• **EXPLORE THE MATERIAL**
a) Rewrite the paragraph of the amateur radio passage that begins "Amateur radio is largely infrastructure independent" as a short list that keeps its main facts.
b) Write out part of the amateur radio passage word for word, beginning at "Amateur radio is" and stopping after "for intermediate infrastructure.".
c) Continue the amateur radio passage from the point where it stops.

• **SELECTED EXCERPT**
Amateur radio is largely infrastructure independent. On the bicycle I can get around obstacles that would be impassable in a car.  Wtih high capacity batteries, and a reasonable power set on a high mountain top, I can achieve significant simplex range, thus allowing me to relay traffic over great distances, without any requirement for intermediate infrastructure.

“Ohh, I’ll just use the phone for that” you say.  Yeah, right.  Try that in the Lockyer Valley just now.  Many of the mobile phone towers went for a swim, as did the exchanges.  Areas around Grantham are without any forms of mobile or land-line based telephony.  And of course, no Internet.  The same situation was the case for people caught up in the Black Saturday bushfires down in Victoria.  I’d imagine communications are under very heavy strain in Christchurch at the moment.

Mark Pesce made a very valid point in his LCA2011 keynote, communications can also be disrupted for political reasons, such as what has happened in Egypt and Lybia.  What do you do then?  Radio’s not perfect, but it sure beats being left without a means to let people know you’re okay.  With mobile phones, you are dependent on others to bring online infrastructure, before you can make a call from your phone to the other.  (Unless you experiment with something like the Serval Batphone, which has its limitations.)

So one does not completely replace the other.  They are complementary. The theory requirement keeps a lot of people away from amateur radio, however I’m happy to report I’ve never received a telemarketing call on the radio.   More to the point, there is more to amateur radio than just talking to people, just like there’s more to the police force than just arresting people.

As for me, radio has fascinated me for a long time.  I first became interested in radio from a very young age, but I particularly got into it after studying how it worked at university.  This is what lead me on to amateur radio.  So for me, it’s as much technical as it is social.  I enjoy meeting up and talking with people, but I also enjoy the experimental aspect of it.

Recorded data
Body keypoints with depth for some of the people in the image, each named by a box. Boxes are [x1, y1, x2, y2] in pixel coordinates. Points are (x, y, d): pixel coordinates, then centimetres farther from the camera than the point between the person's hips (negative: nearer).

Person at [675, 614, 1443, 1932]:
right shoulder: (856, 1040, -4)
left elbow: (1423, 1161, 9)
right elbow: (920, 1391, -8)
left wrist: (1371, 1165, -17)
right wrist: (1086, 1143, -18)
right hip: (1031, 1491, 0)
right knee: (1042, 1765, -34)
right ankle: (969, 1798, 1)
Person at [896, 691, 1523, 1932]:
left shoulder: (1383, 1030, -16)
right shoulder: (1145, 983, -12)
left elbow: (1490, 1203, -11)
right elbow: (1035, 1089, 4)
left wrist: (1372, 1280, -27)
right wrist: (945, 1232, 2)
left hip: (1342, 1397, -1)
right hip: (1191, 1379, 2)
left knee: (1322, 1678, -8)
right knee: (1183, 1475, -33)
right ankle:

• **LIST OF ANSWERS**
a)
- Amateur radio is largely independent of infrastructure.
- On a bicycle, the writer can get around obstacles that would be impassable in a car.
- With high-capacity batteries and a reasonable power setup on a high mountaintop, the writer can reach significant simplex range.
- That range allows traffic to be relayed over great distances without any intermediate infrastructure.

b)
Amateur radio is largely infrastructure independent. On the bicycle I can get around obstacles that would be impassable in a car.  Wtih high capacity batteries, and a reasonable power set on a high mountain top, I can achieve significant simplex range, thus allowing me to relay traffic over great distances, without any requirement for intermediate infrastructure.

c)
At the moment, a large amount of my energy is going into bicycle mobile operation, particularly with regards to HF communications.  This does necessitate big antennas.  Antenna installations are always a trade-off between physical size, efficiency and band-width, and it can be a real challenge to get things working, but it’s rewarding when it pays off.

Some would argue: “Why bother? Just use a mobile phone.”  That’s like asking a car enthusiast, “why muck around under the bonnet when you can take your car to the garage down the road?”  Or to the avid gardener, “Why bother growing your own veges, there’s a greengrocer in the shopping centre?”.  Yes, they do exist.

I also would like to point out that the commercial world has gained lots from home experimenters.  You use a NAT router for your home Internet connection?  What’s the OS it runs?  Many run Linux.  Did we get Linux from a big commercial organisation originally?  No, it came from an avid homebrewer of operating system kernels, and was never intended to be “big and professional like gnu”.  Did we get Single Sideband from the commercial world?  No, it was an Amateur Radio inspired invention.  Likewise with a lot of high frequency design techniques that are in mobile phones today.  Heck, in the future we’ll probably be adding Codec2 to that list.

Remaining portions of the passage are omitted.